*ABOUT THIS EXERCISE*
Beginning with the line of the entries below that holds "align-items: flex-end ->" and ending with the line that holds "background: #0ea5e9 ->", transcribe each line exactly as written. Pictures stay out.

(MATERIAL SUPPLIED Opens)

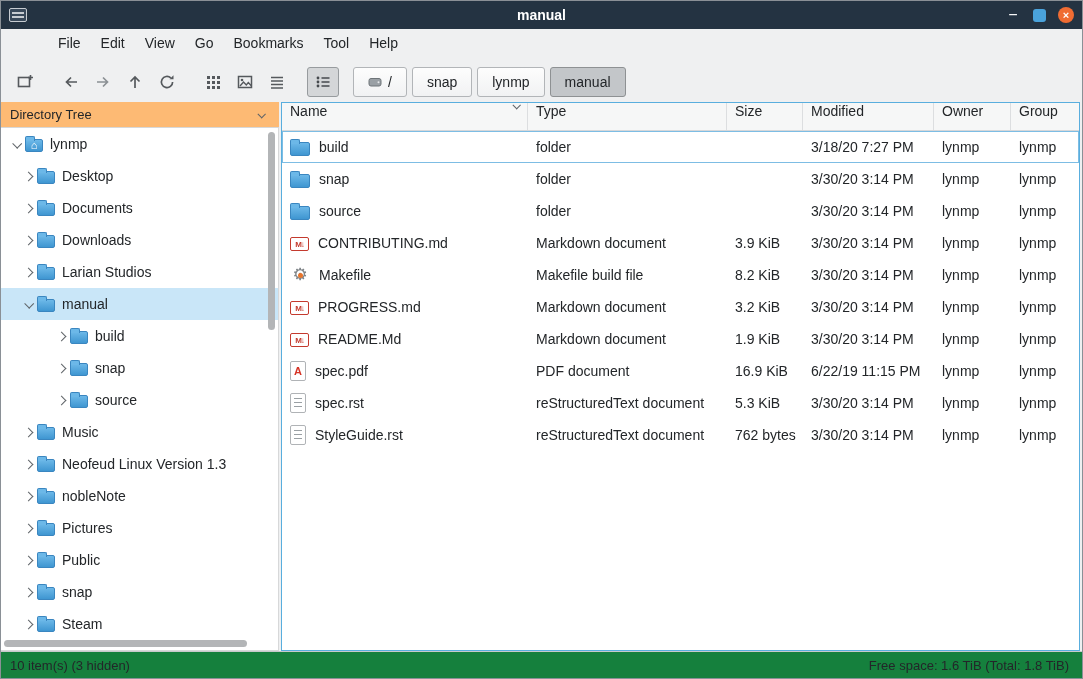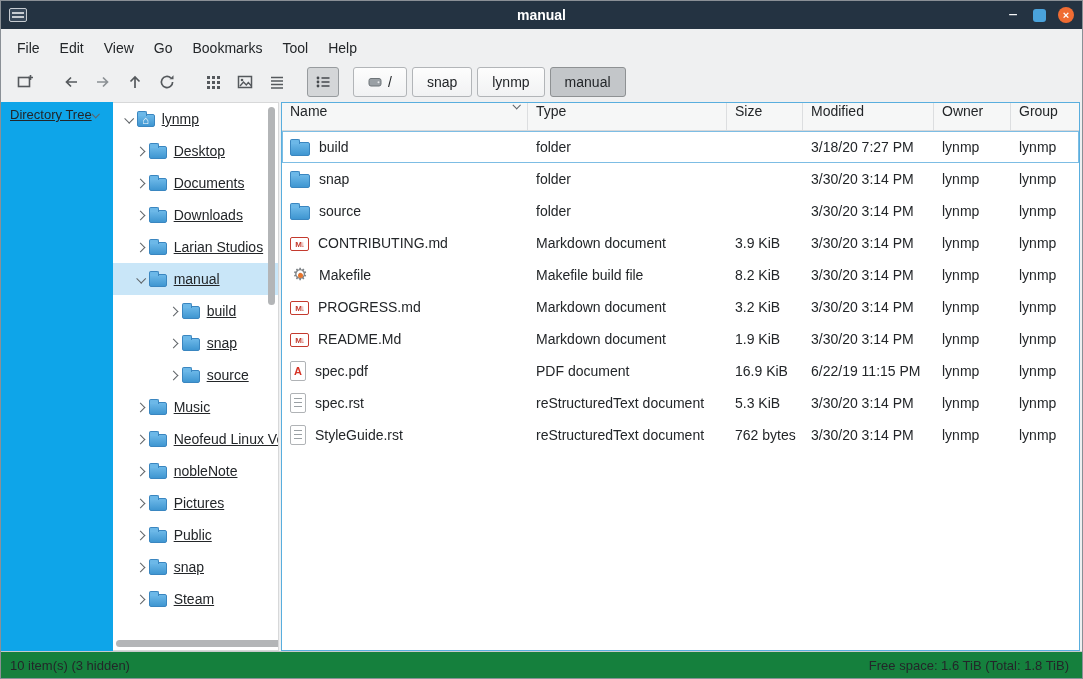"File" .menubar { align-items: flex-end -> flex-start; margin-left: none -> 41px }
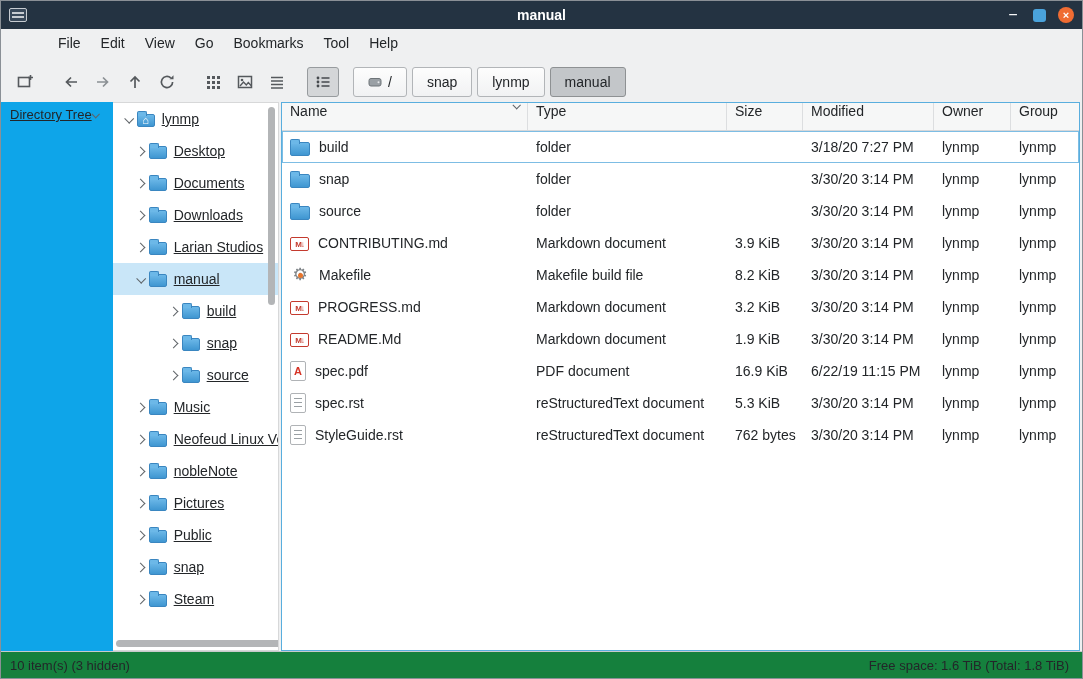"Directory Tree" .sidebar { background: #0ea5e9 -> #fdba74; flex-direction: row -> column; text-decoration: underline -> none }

(MATERIAL SUPPLIED Closes)
(MATERIAL SUPPLIED Opens)

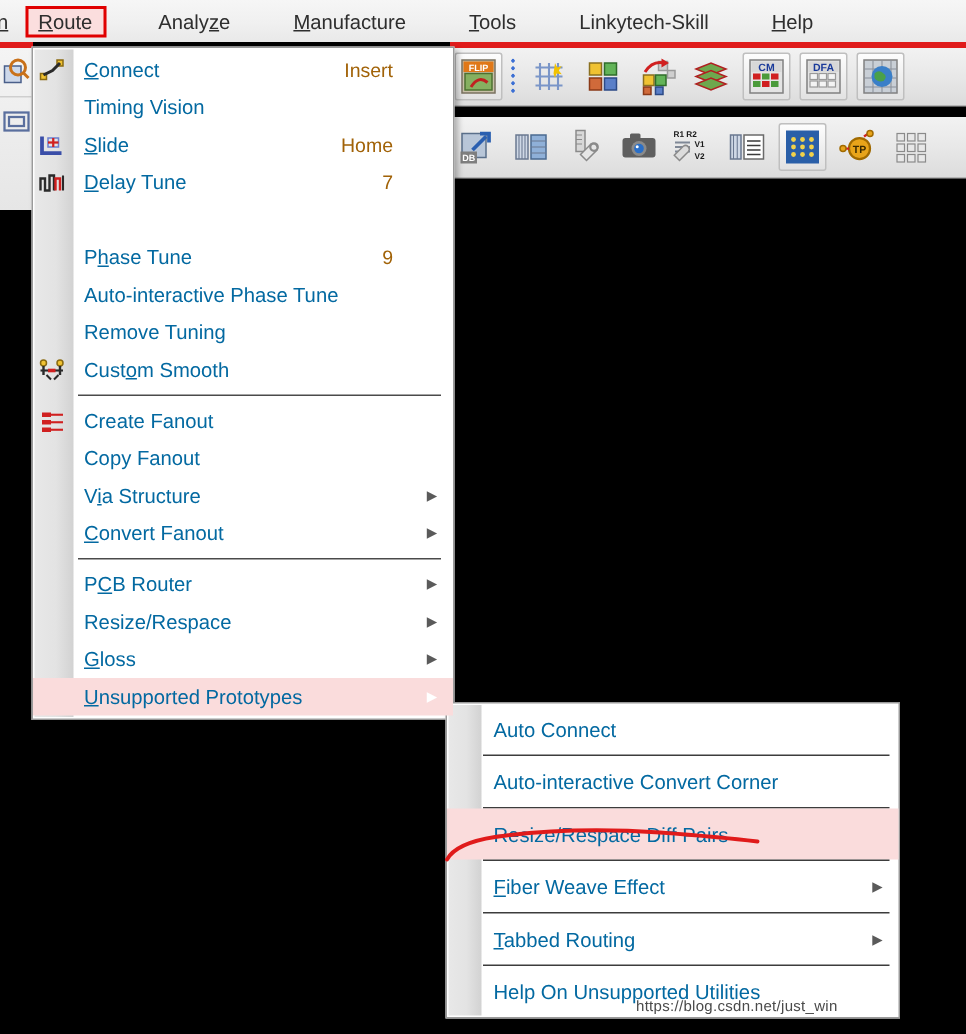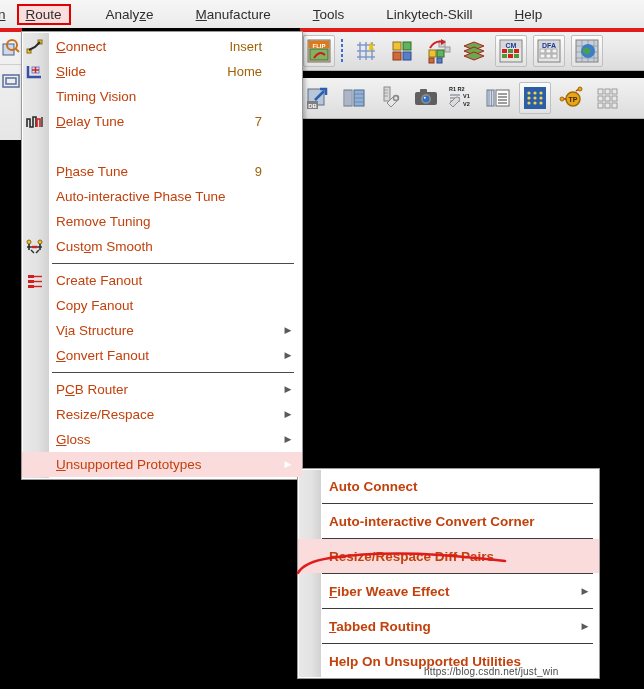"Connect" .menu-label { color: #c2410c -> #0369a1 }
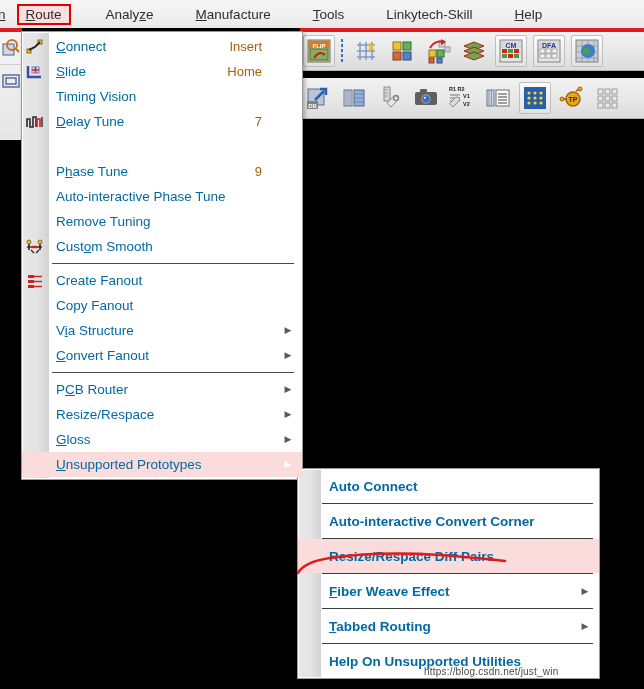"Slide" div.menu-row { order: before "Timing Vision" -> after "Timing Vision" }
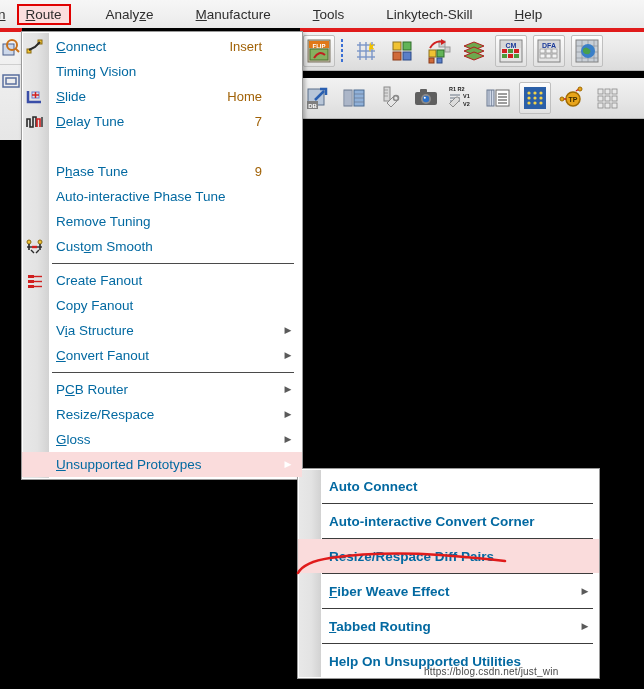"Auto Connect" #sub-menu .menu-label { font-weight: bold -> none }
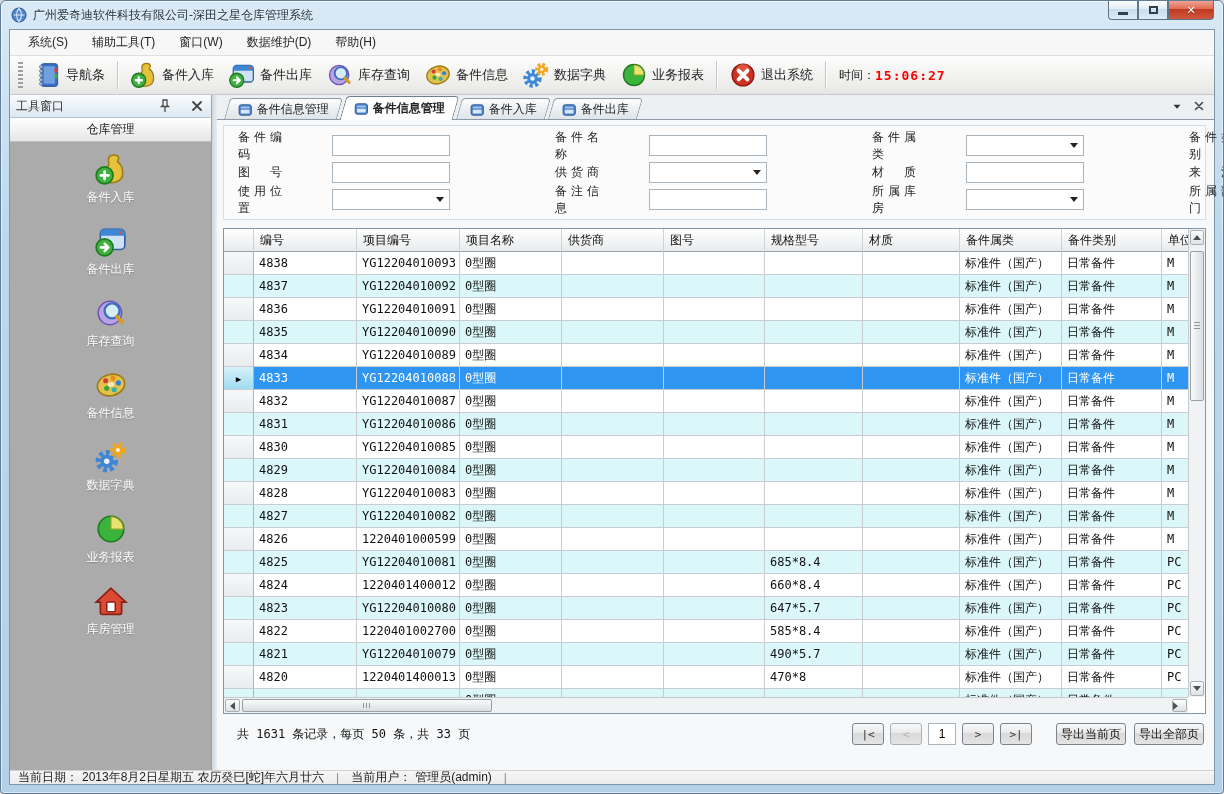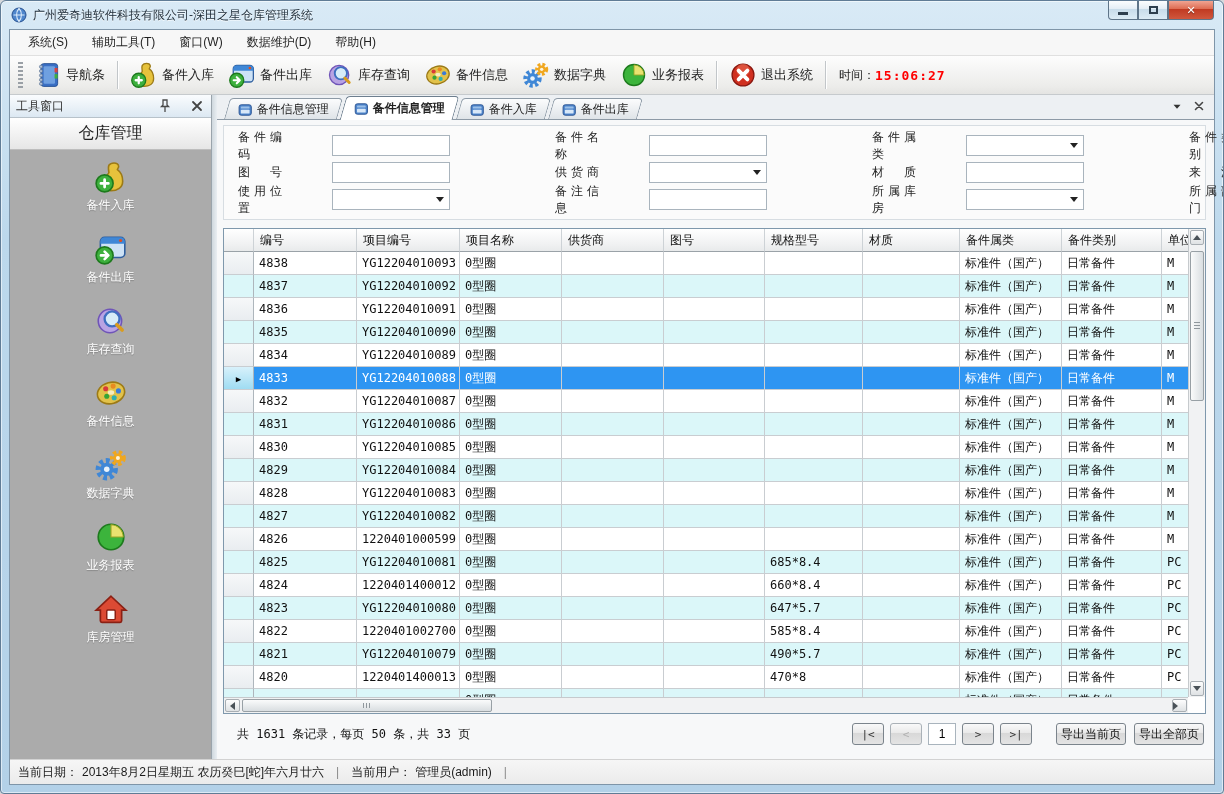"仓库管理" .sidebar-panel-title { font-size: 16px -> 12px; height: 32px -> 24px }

(MATERIAL SUPPLIED Closes)

*SOLUTION FOR THIS EXERCISE*
"File" .menubar { align-items: flex-end -> flex-start; margin-left: none -> 41px }
"Directory Tree" .sidebar { background: #0ea5e9 -> #fdba74; flex-direction: row -> column; text-decoration: underline -> none }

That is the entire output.